An absolutely integrable function $\eta:\,\Bbb R\mapsto\Bbb R$ with $\int_{\Bbb R}\eta(x)dx=1$ is a nascent delta function. You've favoured the example $\eta(x):=\frac{1}{\sqrt{2\pi}}\exp\frac{-x^2}{2}$. Regardless of the choice, for $\epsilon>0$ define $\eta_\epsilon(x):=\frac{1}{\epsilon}\eta(\frac{x}{\epsilon})$ so$$\lim_{\epsilon\to0^+}\eta_\epsilon(x)=\left\{ \begin{array}{rl} \infty & x=0\\ 0 & x\ne0 \end{array}\right.$$(proof is an exercise). On the other hand,$$\lim_{\epsilon\to0^+}\int_{\Bbb R}\eta_\epsilon(x)f(x)dx=\lim_{\epsilon\to0^+}\int_{\Bbb R}\eta(y)f(y\epsilon)dy\stackrel{!}{=}\int_{\Bbb R}\eta(y)\lim_{\epsilon\to0^+}f(y\epsilon)dy\stackrel{!}{=}\int_{\Bbb R}\eta(y)\lim_{\epsilon\to0^+}f(0)dy=f(0),$$provided the function $f$ is "sufficiently nice" for the $\stackrel{!}{=}$s to work (these are good enough). If we defined a function $\delta(x):=\lim_{\epsilon\to0^+}\eta_\epsilon(x)$, this would imply $\int_{\Bbb R}\delta(x)f(x)dx=0$, which in general doesn't match the above calculation; we mustn't conflate $\lim_{\epsilon\to0^+}\int_{\Bbb R}\eta_\epsilon(x)f(x)dx$ with $\int_{\Bbb R}(\lim_{\epsilon\to0^+}\eta_\epsilon(x))f(x)dx$. But an object satisfying $\int_{\Bbb R}\delta(x)f(x)dx=f(0)$ is of sufficient interest we define it anyway. It is a distribution, generalized function and measure, but not a function, and must not be conflated with the function $\lim_{\epsilon\to0^+}\eta_\epsilon(x)$, whose values you've seen quoted. Incidentally, $f$ is so nice its derivatives are too, so repeated integration by parts gives $\int_{\Bbb R}\delta^{(n)}(x)f(x)dx=(-1)^nf^{(n)}(0)$.
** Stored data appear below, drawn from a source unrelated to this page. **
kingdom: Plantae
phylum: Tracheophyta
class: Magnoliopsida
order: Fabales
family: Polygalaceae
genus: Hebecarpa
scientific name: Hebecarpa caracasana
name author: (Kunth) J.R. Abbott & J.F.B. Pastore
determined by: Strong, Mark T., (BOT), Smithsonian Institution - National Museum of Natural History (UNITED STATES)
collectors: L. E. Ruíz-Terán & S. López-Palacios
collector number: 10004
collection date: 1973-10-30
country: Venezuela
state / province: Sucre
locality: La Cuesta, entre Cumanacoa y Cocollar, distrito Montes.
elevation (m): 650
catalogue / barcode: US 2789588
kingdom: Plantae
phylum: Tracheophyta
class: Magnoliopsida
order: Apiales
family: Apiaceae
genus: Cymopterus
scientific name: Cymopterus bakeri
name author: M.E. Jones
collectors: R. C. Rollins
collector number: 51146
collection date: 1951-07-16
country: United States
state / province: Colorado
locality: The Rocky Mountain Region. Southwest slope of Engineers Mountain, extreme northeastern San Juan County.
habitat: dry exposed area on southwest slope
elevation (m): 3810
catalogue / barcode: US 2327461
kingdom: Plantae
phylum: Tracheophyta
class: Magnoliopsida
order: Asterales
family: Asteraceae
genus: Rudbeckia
Your question about expectations

The above addresses your first question, so let's look at your second. Any PDF can be chosen for $\eta$. In that case, $\eta_\epsilon$ is then also a PDF, of expectation$$\int_{\Bbb R}x\eta_\epsilon(x)dx=\epsilon\int_{\Bbb R}y\eta(y)dy,$$which exists for all $\epsilon>0$ provided the original $\eta$ has a mean. Since $\int_{\Bbb R}x\delta(x)dx=0$, your question boils down to whether $\delta$ should be identified with any probability distribution. We might describe it as a probability density measure for the degenerate distribution whose only possible value is $0$. One way to make this masses-are-Dirac-deltas notion more rigorous is in terms of characteristic functions. If $X$ is degenerate with value $a$,$$\Bbb Ee^{itX}=e^{ita}=\int_{\Bbb R}\delta(x-a)e^{itx}dx,$$so $\delta(x-a)$ is the density. Generalizing the inversion formula by which characteristic functions specify a probability distribution, so as to support the case where densities are measures rather than "ordinary" functions, relies upon this insight.